I really believe that the answer to that is through my mindfulness practices. They help me to feel you and remind me that you are with me, you and I are the same. We are one. Remember the first time I hiked barefoot? I felt you with me then. The first time I meditated? Then, too. The kindnesses? All you, sweet girl.

It's taken lots of time (they call it "practice" for a reason) but I've learned to tolerate uncertainty even about the big, unanswerable questions. I've learned to lean into my suffering and the suffering of others. I've learned to willingly turn into the darkness when it calls, not fearlessly yet still with some degree of courage. I've learned that I can truly love strangers and not fear being overtaken by their grief. I've learned that their grief is my grief. I've learned that it is our connectedness and integration that can heal the world. I've learned that if I still my mind, I can hear you...

I know my feet are yours. That we walk together. That all the children who belong to all the families walk together.

And so yesterday I meditated on cherry trees blossoming in winter.

I still cry nearly every day, mostly for us all, and I'm thankful for that. I'm alive.  The beauty and the pain live together in the same house. They, too, are one.

I love you and miss you every second of every day of every week of every month of every year of every decade.



Unknown said...

((((((Jo))))), so many children, so much pain and so much love...

Dr. Joanne Cacciatore said...


They taught us that every moment is a gift. Didn't they? <3


Rambling Roads said...

I am a palliative care nurse, and a mother to a sweet 7 month old, born 3 months to the day after my dear friends precious son was born still(they were also born in the same room(completely unplanned)). Our sons were, are, and always will be connected. Thank you for sharing your letter and your journey. I know that you have helped so many understand what child-loss parents go through. You have given me greater insight into grief, which makes me a better friend, nurse, mother and person.
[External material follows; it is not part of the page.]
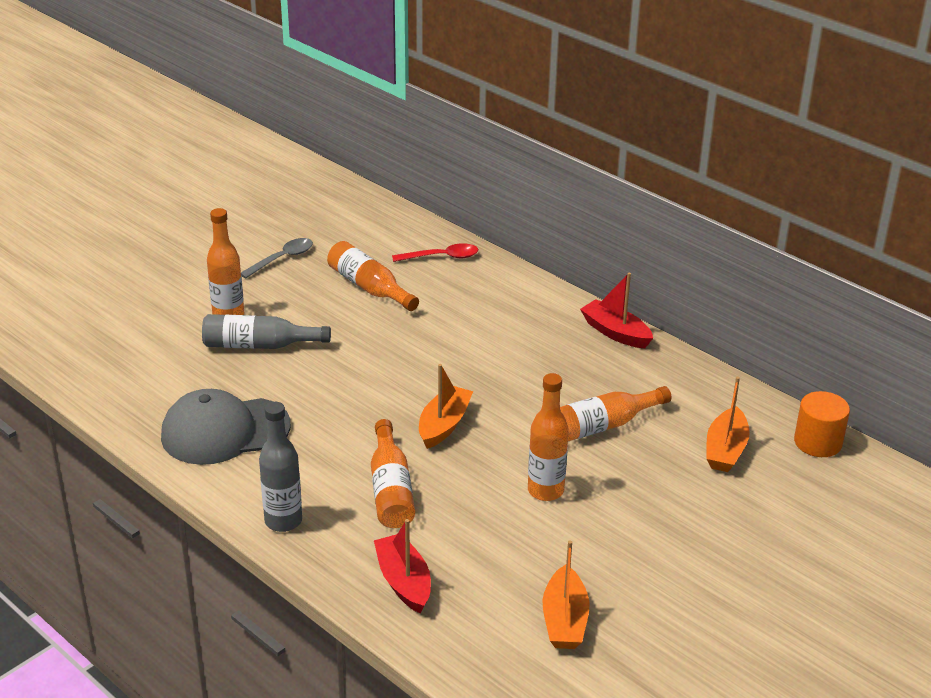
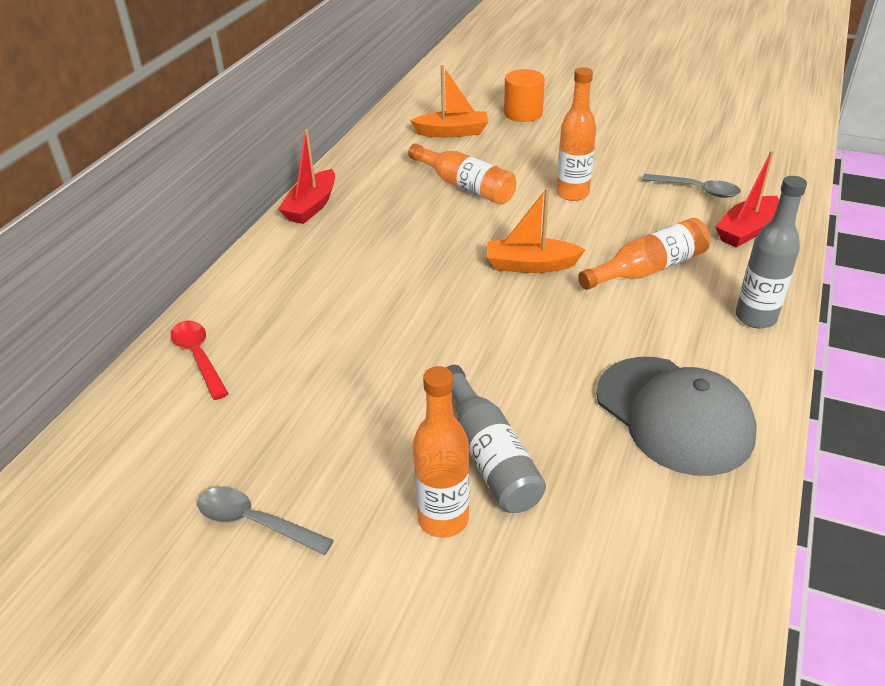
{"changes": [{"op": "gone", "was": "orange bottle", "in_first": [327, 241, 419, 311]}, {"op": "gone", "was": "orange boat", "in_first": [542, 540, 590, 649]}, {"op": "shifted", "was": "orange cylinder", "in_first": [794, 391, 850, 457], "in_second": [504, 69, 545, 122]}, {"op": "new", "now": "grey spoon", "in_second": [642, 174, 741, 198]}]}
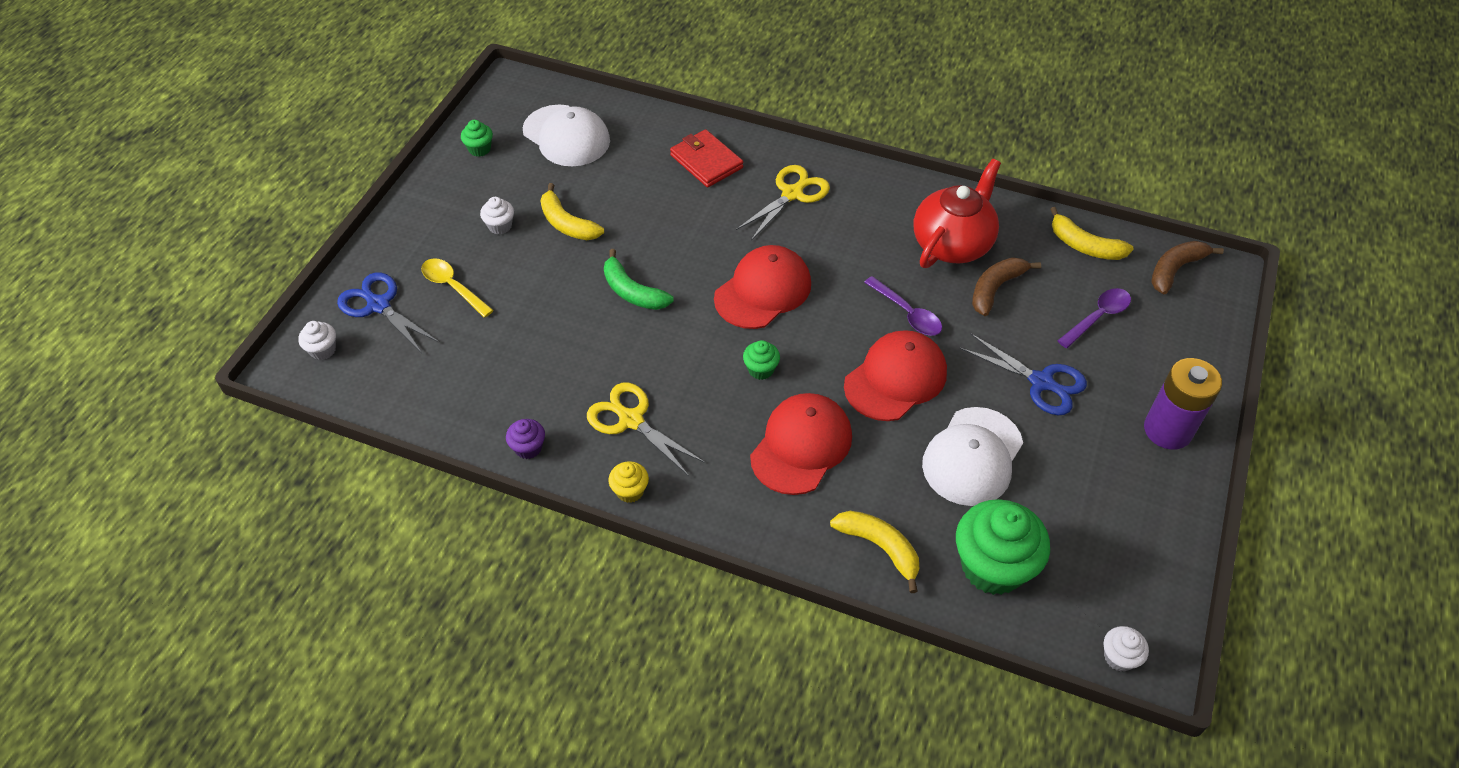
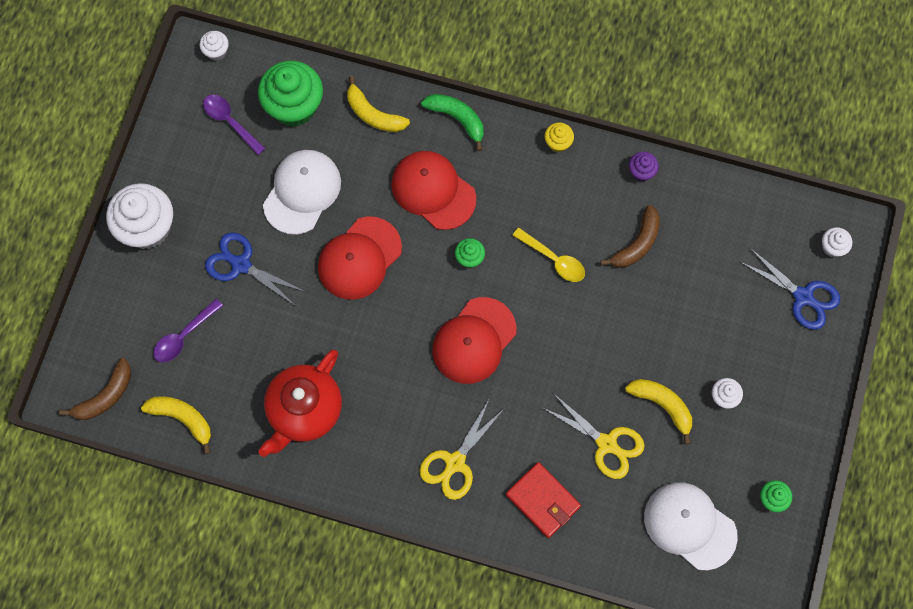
{"changes": [{"op": "shifted", "was": "yellow spoon", "in_first": [421, 258, 494, 318], "in_second": [512, 228, 585, 282]}, {"op": "shifted", "was": "yellow scissors", "in_first": [587, 383, 705, 476], "in_second": [543, 393, 645, 479]}, {"op": "shifted", "was": "green banana", "in_first": [604, 249, 674, 310], "in_second": [421, 94, 484, 151]}, {"op": "rotated", "was": "red cap", "in_first": [750, 393, 852, 495], "in_second": [391, 151, 476, 230], "clockwise": 105}, {"op": "shifted", "was": "purple spoon", "in_first": [864, 276, 942, 336], "in_second": [203, 94, 266, 155]}, {"op": "shifted", "was": "brown banana", "in_first": [972, 257, 1041, 316], "in_second": [600, 205, 660, 267]}, {"op": "swapped", "was": "purple battery", "now": "white cupcake", "in_first": [1144, 358, 1222, 450], "in_second": [106, 183, 173, 249]}]}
When I first read your story, I wept for your dearest Chey. Her spirit lives on in you and through all of us who have been touched by you!


Dr. Joanne Cacciatore said...

Thank you so much Hannah. Thank you for your open heart...
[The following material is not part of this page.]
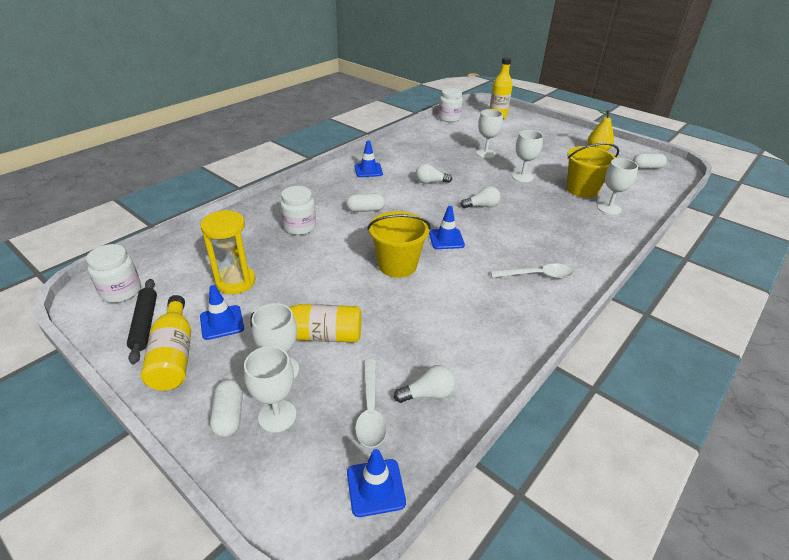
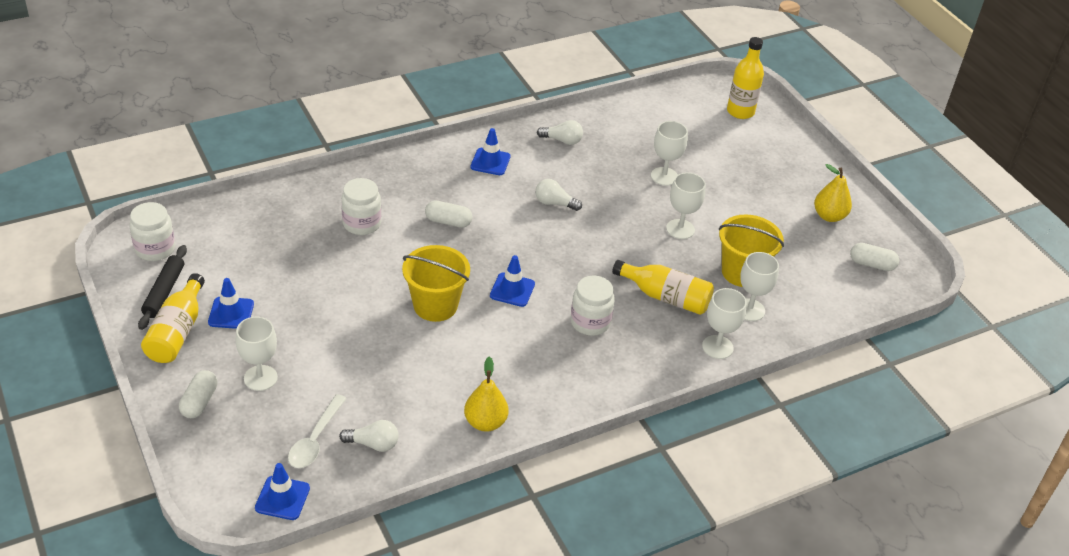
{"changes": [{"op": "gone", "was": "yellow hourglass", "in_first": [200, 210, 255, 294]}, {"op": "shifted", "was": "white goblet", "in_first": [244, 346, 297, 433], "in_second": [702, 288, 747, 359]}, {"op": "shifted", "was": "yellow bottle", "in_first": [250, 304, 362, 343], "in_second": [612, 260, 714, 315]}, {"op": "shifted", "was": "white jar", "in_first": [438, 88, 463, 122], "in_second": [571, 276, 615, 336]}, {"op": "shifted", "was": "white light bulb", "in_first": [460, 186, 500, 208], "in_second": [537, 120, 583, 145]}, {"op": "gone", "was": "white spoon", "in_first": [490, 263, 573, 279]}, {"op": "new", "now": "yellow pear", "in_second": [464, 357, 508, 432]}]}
GrahamForeverInMyHeart said...

Your words make me weep.

I hope that I can someday feel what you wrote:

"I've learned that if I still my mind, I can hear you..."

Dr. Joanne Cacciatore said...

((((Graham's Mom))))) I hope for you too <3


The soul still sings in the darkness telling of the beauty she found there; and daring us not to think that because she passed through such tortures of anguish, doubt, dread, and horror, as has been said, she ran any the more danger of being lost in the night. Nay, in the darkness did she, rather, find herself.